【07】梅の花の下で
私は、ある葬儀に出向きました。
とても静かな葬儀が終わり、お墓の納骨までお付き合いすることになりました。あたりは梅の花と梅の香りでいっぱいの山の中にある墓地です。
納骨には、亡くなった夫の妻と一人息子、私の親友とその妻のわずか五人でした。
不思議なことは天候のせいもあるのでしょうか?
とても暖かく、穏やかでまるでピクニックに来たかのようです。
お墓近くの梅の花の下にシートを敷いてそこでお弁当となりました。おにぎり、御新香、から揚げ、卵焼きといったまるで花見のようです。
納骨は私の先輩であり、親友の姉の御主人です。
死因は七三歳という若さでしたが肺癌を併発して手術に失敗してしまいました。肺癌自体は手術で簡単に済む時代なのですが、胸をあけた時点で肺結核がわかり、驚いた医師はその場で手術を中止したそうですがそのまま急逝してしまいました。
医師は家族に深い謝罪をしたそうですが、家族は何も言わず、丁重に頭を下げて御礼を言いました。
人生は不思議なもので死というものは予期しなくとも自然に襲って来るものです。
しかし、御主人を失った奥さんと一人息子は笑顔でいっぱいでした…。
親友も何かから解き放れたかのような笑顔でいっぱいです…。
この明るさは一体どこから来るのでしょう…。
この世を去った人の悪口などは言いたくないのですが、彼は祖父母を九州に持ち、満州で生まれ育ち、敗戦とともに兄弟二人で日本に引き揚げて来ました。
仕事は税理士だといっていましたが、本当は資格などありません(後で知りました)
この日、たった一人の実の兄は来ませんでした。
彼は、お金には煩く、戦後から貧乏生活を味わってきたためかお金の亡者のような人でした。
ある時は裏で金貸しなどをして厳しい取り立てなどの仕事をしながら、財を成し遂げてきました。また、腕っぷしも強く親友と私などの若い頃は争っても勝てないくらいの強さがありました。
当然、周りにはヤクザまがいのような者たちが出入りをしていて、昼間の顔と夜の裏の顔もありました。

課題の指示
梅の花の下での葬儀を描いた抜粋によると、お墓への納骨に立ち会ったのは何人ですか。

抽出された記録
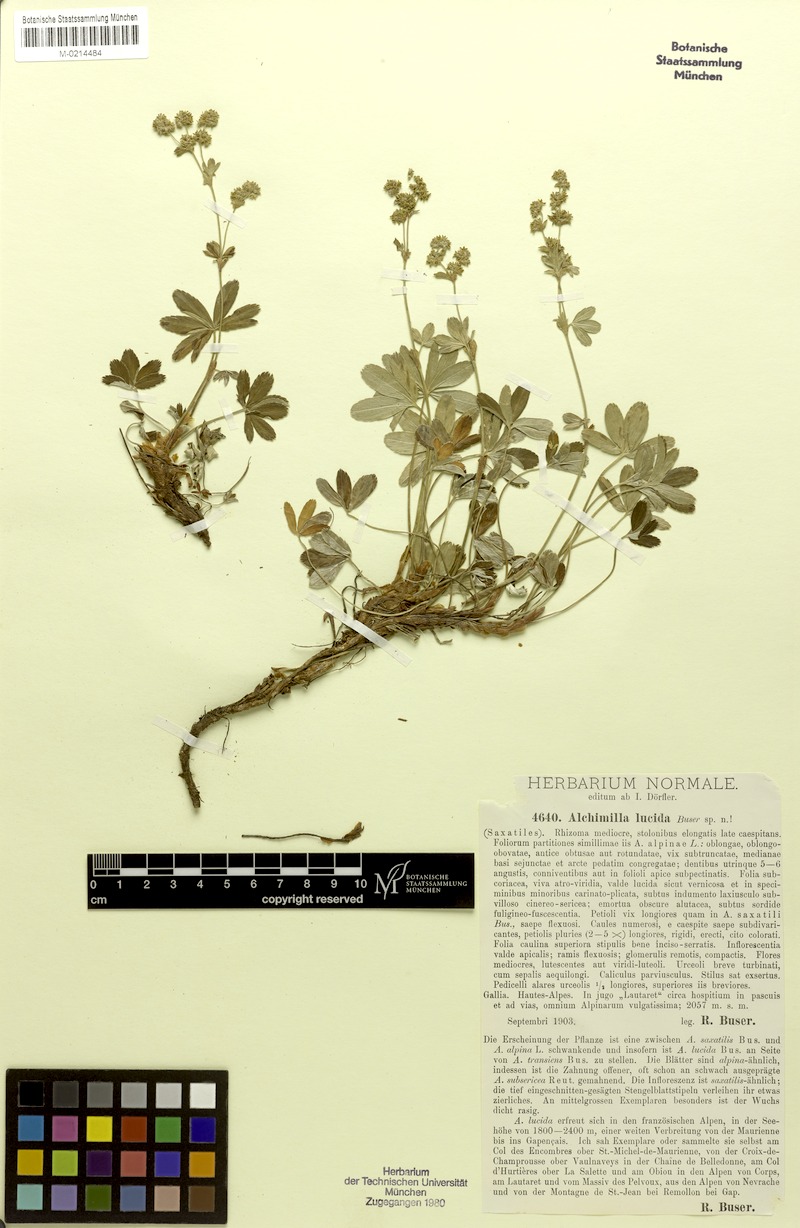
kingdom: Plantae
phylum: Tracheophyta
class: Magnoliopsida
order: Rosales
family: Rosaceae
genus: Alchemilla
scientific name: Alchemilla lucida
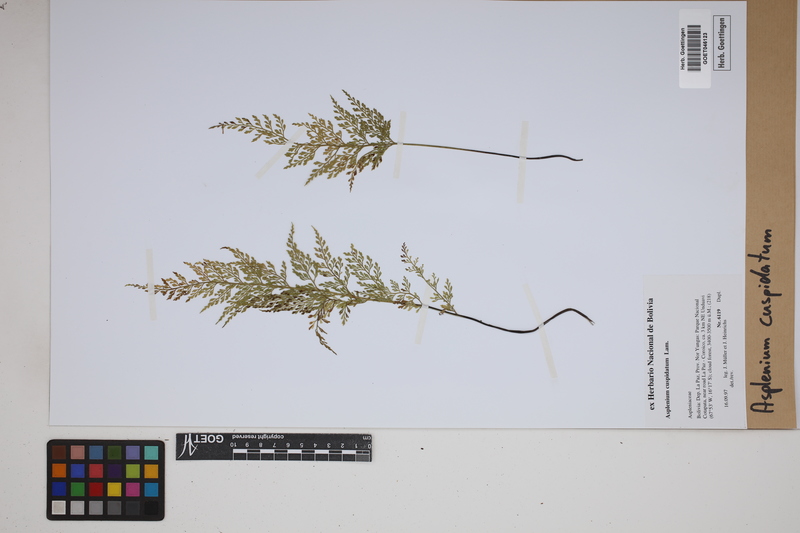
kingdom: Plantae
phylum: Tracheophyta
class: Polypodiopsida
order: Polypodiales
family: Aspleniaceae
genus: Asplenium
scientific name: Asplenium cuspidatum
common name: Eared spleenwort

あなたの解答
五人です。